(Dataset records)
————

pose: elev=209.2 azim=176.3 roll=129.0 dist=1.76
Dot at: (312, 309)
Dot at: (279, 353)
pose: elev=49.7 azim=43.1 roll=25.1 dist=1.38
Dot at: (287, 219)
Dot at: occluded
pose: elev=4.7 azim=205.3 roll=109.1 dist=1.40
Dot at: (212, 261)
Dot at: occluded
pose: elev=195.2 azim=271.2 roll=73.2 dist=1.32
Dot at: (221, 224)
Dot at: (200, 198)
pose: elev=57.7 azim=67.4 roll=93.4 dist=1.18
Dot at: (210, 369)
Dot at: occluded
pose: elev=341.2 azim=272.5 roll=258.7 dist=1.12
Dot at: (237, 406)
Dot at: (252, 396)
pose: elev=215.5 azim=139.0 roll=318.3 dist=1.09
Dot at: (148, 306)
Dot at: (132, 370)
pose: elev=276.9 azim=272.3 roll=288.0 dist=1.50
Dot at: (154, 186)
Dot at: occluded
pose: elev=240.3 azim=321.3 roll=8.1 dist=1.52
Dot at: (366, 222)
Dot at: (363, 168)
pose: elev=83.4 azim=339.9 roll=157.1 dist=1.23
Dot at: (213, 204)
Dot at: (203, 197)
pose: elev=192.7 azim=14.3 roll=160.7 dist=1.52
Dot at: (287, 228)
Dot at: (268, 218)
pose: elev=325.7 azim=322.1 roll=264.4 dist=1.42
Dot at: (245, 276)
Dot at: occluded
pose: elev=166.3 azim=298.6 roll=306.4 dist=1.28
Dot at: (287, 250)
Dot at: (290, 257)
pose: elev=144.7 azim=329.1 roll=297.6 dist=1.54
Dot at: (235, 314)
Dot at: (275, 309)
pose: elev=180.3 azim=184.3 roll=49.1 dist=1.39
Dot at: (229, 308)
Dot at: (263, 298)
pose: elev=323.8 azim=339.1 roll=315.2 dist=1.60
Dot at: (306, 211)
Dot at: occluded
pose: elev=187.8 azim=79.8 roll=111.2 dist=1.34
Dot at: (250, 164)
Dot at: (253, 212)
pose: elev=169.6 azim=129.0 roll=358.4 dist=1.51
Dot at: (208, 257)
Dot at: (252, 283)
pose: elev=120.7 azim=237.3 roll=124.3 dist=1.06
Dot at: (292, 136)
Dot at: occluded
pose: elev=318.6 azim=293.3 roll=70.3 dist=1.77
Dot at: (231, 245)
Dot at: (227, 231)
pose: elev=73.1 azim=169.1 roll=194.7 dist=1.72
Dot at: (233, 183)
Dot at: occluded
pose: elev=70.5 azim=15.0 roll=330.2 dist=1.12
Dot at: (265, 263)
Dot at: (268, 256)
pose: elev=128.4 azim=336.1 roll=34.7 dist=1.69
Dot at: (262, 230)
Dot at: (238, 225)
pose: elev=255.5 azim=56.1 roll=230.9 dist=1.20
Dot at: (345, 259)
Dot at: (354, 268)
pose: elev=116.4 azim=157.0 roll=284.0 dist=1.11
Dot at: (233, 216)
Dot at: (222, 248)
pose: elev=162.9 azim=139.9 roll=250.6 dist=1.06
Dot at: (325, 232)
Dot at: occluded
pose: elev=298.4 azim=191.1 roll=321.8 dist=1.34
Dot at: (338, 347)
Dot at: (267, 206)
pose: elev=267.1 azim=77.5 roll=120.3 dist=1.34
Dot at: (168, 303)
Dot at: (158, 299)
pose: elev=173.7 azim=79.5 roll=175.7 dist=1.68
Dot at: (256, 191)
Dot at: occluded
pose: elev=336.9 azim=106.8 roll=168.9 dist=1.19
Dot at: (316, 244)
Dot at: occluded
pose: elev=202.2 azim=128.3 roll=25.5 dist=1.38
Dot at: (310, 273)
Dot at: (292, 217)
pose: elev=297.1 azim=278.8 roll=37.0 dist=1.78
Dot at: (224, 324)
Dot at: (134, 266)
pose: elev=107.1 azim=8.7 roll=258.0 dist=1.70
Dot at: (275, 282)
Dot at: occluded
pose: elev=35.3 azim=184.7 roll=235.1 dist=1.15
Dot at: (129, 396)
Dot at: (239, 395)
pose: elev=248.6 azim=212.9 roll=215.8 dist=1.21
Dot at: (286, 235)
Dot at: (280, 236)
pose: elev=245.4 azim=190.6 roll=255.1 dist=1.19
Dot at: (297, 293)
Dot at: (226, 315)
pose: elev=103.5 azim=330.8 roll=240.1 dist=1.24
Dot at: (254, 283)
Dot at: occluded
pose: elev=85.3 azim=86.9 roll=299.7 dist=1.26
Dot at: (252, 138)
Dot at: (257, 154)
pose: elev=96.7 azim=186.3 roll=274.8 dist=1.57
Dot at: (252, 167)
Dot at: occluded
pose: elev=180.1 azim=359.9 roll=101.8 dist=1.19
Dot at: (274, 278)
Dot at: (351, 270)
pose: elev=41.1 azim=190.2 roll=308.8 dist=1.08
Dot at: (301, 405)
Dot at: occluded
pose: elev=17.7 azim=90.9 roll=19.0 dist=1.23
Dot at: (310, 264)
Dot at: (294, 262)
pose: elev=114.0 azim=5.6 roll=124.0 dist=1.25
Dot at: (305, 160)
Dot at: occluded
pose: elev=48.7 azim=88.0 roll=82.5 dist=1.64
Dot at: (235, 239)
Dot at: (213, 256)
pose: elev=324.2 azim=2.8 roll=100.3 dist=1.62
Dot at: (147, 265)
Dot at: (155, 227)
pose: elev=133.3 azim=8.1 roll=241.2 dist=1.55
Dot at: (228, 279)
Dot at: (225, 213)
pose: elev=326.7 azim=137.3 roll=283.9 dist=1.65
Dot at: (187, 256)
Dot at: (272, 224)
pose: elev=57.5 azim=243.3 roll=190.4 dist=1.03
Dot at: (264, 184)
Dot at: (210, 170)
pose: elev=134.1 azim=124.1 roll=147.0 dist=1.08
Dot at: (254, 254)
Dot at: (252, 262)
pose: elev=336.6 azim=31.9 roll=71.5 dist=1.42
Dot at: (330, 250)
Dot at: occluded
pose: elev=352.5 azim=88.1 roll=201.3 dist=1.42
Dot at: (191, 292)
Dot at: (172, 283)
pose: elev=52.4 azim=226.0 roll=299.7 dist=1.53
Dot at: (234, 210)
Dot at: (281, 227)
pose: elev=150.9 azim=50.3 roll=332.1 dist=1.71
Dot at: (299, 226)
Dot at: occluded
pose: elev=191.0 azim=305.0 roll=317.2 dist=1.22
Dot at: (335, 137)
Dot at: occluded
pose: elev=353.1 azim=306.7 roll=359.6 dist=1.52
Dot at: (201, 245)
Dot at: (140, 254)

————

Short exercise: Copy out the records from the very beginning down through the line containing "Dot at: (263, 298)", including that line.

Task solution:
pose: elev=209.2 azim=176.3 roll=129.0 dist=1.76
Dot at: (312, 309)
Dot at: (279, 353)
pose: elev=49.7 azim=43.1 roll=25.1 dist=1.38
Dot at: (287, 219)
Dot at: occluded
pose: elev=4.7 azim=205.3 roll=109.1 dist=1.40
Dot at: (212, 261)
Dot at: occluded
pose: elev=195.2 azim=271.2 roll=73.2 dist=1.32
Dot at: (221, 224)
Dot at: (200, 198)
pose: elev=57.7 azim=67.4 roll=93.4 dist=1.18
Dot at: (210, 369)
Dot at: occluded
pose: elev=341.2 azim=272.5 roll=258.7 dist=1.12
Dot at: (237, 406)
Dot at: (252, 396)
pose: elev=215.5 azim=139.0 roll=318.3 dist=1.09
Dot at: (148, 306)
Dot at: (132, 370)
pose: elev=276.9 azim=272.3 roll=288.0 dist=1.50
Dot at: (154, 186)
Dot at: occluded
pose: elev=240.3 azim=321.3 roll=8.1 dist=1.52
Dot at: (366, 222)
Dot at: (363, 168)
pose: elev=83.4 azim=339.9 roll=157.1 dist=1.23
Dot at: (213, 204)
Dot at: (203, 197)
pose: elev=192.7 azim=14.3 roll=160.7 dist=1.52
Dot at: (287, 228)
Dot at: (268, 218)
pose: elev=325.7 azim=322.1 roll=264.4 dist=1.42
Dot at: (245, 276)
Dot at: occluded
pose: elev=166.3 azim=298.6 roll=306.4 dist=1.28
Dot at: (287, 250)
Dot at: (290, 257)
pose: elev=144.7 azim=329.1 roll=297.6 dist=1.54
Dot at: (235, 314)
Dot at: (275, 309)
pose: elev=180.3 azim=184.3 roll=49.1 dist=1.39
Dot at: (229, 308)
Dot at: (263, 298)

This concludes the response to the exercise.